Skees pointed out that disasters create problems with access to finance and credit contraction. He presented a study which showed that a 1% increase in population affected by disasters yields a 1.1% decline in access to credit in the following year. Furthermore, liquidity problems spill over to the following year and capital problems spill over to the following two years. Demand for credit increases and supply is reduced, leading to increased costs and capital volatility. He then turned to Financial Disaster Risk Management, showing that different financial innovations are suitable, depending on the risk. Frequent and less severe events should be covered by savings, while moderate frequency and severity should be covered by credit. Rare but high-impact events should be covered by disaster risk transfer. Reducing consequences of catastrophic natural disasters has the potential to increase lending from financial institutions, which can enhance significant economic growth and poverty alleviation. Skees closed his presentation with his latest social venture, Global Parametrics, which offers protection for each individual risk.

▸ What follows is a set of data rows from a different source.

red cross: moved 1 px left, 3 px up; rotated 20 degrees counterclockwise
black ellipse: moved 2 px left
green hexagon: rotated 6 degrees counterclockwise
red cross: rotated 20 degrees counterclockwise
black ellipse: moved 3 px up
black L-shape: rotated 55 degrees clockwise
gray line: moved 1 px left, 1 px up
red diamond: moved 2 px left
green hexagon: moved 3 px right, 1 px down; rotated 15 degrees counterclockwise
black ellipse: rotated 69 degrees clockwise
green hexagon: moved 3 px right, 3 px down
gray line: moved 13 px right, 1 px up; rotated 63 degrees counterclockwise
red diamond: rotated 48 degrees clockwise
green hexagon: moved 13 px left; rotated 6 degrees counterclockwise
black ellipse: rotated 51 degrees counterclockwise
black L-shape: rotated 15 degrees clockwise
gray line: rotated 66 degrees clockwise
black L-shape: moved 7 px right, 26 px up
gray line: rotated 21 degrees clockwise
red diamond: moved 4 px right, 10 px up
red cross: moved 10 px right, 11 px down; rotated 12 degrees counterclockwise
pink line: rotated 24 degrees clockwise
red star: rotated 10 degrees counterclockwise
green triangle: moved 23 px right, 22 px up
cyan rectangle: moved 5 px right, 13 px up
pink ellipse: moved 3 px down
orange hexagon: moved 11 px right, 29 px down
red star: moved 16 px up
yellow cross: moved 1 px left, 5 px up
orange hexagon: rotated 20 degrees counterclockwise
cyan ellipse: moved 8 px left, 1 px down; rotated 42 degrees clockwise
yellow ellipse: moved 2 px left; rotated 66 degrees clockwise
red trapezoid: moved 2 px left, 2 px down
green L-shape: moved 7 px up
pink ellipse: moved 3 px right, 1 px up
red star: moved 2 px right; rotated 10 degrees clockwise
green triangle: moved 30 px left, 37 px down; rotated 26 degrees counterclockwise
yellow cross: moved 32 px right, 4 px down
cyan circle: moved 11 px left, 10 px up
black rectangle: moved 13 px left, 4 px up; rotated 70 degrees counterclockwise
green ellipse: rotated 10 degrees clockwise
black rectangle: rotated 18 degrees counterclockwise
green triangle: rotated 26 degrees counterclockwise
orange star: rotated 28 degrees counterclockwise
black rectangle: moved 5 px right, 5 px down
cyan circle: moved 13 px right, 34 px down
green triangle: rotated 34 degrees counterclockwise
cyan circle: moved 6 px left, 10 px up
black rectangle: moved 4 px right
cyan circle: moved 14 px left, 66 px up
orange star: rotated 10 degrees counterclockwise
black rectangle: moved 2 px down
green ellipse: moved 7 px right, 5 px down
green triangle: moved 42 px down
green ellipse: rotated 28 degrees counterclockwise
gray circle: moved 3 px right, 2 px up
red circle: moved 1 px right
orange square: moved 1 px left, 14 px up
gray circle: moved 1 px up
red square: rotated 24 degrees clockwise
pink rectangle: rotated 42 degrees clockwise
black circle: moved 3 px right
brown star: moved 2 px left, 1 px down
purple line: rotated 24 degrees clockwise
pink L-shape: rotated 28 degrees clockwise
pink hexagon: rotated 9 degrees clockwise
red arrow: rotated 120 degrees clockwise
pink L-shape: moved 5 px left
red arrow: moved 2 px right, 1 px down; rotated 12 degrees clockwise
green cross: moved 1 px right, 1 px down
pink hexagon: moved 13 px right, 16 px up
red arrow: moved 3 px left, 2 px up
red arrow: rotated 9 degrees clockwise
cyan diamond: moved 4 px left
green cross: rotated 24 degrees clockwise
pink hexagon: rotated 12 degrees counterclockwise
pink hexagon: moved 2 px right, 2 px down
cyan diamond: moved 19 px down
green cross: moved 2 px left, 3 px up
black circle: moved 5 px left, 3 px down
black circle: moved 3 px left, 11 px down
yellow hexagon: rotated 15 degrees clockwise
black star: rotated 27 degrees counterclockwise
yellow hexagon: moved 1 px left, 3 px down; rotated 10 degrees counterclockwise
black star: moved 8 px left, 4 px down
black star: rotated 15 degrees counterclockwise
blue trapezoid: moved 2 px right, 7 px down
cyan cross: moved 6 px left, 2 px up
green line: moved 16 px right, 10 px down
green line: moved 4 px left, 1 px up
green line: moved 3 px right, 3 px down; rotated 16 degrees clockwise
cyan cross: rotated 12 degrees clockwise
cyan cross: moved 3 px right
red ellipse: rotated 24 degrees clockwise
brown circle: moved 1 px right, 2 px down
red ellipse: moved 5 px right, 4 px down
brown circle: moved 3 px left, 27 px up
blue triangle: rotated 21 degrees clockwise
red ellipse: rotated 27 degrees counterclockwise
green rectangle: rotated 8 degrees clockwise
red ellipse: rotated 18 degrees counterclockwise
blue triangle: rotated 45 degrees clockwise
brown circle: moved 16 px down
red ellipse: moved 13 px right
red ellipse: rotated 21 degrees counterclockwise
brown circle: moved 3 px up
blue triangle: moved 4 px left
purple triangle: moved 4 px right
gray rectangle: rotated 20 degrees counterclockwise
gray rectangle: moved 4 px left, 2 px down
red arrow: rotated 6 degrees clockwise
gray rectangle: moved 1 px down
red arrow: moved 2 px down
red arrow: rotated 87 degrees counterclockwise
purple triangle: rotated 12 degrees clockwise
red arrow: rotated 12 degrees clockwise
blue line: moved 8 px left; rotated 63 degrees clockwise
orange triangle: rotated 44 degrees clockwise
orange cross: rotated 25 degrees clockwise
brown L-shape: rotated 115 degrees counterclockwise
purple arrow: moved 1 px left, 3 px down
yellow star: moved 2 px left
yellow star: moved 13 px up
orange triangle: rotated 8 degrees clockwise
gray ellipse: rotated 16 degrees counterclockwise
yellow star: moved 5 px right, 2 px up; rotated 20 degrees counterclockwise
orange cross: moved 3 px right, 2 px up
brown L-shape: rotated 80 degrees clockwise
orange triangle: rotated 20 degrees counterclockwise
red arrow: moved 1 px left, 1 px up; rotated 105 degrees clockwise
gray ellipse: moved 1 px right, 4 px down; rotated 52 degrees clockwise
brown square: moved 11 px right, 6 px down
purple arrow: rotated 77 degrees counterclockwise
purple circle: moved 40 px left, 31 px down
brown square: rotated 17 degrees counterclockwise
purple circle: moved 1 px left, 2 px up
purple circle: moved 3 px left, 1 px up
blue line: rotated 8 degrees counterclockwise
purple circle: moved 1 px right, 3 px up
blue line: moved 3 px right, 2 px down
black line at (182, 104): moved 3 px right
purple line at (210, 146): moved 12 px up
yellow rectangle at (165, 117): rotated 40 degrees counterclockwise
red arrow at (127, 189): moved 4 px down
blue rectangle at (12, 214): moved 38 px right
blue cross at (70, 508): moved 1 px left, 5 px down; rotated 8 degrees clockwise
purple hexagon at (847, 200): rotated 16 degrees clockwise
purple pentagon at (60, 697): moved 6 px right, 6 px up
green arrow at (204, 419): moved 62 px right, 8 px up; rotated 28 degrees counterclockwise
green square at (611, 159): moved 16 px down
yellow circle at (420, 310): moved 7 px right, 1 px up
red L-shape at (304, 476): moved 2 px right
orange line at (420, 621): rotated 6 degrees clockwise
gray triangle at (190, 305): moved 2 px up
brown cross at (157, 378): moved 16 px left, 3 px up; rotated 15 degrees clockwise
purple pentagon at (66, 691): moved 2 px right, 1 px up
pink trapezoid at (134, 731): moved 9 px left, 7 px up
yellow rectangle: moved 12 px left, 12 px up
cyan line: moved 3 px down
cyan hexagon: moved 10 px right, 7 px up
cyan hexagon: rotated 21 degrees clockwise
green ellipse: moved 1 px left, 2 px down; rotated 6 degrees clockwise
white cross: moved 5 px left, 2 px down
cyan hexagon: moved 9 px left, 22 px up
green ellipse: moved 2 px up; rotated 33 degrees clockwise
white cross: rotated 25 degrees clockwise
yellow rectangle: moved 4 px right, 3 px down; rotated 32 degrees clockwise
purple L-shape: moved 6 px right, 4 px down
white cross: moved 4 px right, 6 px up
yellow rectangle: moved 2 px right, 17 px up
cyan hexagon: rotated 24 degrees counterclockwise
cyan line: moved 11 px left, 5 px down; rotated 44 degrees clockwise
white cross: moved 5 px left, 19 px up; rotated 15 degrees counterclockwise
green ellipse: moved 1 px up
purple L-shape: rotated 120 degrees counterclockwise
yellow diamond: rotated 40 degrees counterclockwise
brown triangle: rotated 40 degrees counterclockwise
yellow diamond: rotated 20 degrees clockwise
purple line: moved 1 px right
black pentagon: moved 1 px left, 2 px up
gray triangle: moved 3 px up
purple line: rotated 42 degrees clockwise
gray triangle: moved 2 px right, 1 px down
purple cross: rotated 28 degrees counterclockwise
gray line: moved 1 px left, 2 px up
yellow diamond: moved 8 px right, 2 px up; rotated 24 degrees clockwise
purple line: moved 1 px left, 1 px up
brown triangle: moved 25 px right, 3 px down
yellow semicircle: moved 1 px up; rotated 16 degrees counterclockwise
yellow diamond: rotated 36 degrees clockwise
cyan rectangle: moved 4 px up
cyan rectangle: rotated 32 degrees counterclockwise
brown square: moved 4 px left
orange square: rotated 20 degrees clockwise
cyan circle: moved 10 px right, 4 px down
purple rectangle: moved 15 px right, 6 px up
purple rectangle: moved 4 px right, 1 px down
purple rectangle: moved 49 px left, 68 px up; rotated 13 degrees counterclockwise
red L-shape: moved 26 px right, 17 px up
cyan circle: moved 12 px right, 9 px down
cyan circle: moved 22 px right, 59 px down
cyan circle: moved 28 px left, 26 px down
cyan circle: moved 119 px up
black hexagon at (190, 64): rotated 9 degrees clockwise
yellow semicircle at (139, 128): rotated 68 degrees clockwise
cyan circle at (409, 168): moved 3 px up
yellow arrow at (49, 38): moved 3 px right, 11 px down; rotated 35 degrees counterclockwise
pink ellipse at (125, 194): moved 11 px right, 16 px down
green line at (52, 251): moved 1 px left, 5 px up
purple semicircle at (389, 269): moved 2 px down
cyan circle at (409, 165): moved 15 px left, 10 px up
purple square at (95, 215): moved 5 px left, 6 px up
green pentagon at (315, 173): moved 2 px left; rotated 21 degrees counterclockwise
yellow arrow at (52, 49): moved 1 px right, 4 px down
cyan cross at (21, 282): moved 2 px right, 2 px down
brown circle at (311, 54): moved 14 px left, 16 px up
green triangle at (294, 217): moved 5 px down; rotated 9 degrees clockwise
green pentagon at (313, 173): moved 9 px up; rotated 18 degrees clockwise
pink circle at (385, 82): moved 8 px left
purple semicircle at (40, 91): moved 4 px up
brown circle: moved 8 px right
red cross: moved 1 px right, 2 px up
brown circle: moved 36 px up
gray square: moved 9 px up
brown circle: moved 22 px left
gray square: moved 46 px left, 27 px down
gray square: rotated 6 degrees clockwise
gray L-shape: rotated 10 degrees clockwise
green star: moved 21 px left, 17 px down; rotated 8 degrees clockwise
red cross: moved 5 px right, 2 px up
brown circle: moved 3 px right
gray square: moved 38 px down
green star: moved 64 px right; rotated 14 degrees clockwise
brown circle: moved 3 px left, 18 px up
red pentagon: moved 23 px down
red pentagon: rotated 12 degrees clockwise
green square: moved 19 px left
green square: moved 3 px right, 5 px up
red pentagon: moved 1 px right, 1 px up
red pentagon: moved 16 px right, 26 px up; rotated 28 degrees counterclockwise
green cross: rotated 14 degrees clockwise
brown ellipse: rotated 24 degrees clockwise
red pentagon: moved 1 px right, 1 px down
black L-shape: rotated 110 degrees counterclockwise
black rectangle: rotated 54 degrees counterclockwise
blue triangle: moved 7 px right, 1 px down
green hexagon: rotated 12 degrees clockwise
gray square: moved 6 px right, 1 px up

The discussion started with a remark from the audience, questioning whether it is good for risk mitigation to have collateral. Syengo highlighted that financial institutions require collaterals for loans to smallholder farmers. Agwe added that insurance would have been one of the tools to substitute for collaterals but basis risk is the main challenge for insurance companies to provide such insurance in a sustainable way. Agwe then stressed the importance of the concept of ‘bundling plus' which promotes uptake of agricultural insurance by smallholder farmers in combination with good agricultural practices (GAP), adapted credit, and end-markets that can pay reasonable prices. Agwe noted further that promoting insurance can be useful but you have to show farmers what the insurance is covering and how the farmer can use the product. Agwe also responded to the question on how you separate the low productivity effect from the climate effect. How can you be sure that global climate change is the reason? Agwe agreed that you cannot attribute all changes in production to climate change, but he stated clearly that climate change is the most important factor in increased risks in smallholder farmers' production. Skees agreed, but also added the loss of biodiversity as a result of climate change. Skees concluded the discussion by mentioning the opportunities that developing countries have because many smallholders frequently use new technologies, causing a leap frog in innovation compared to Western countries.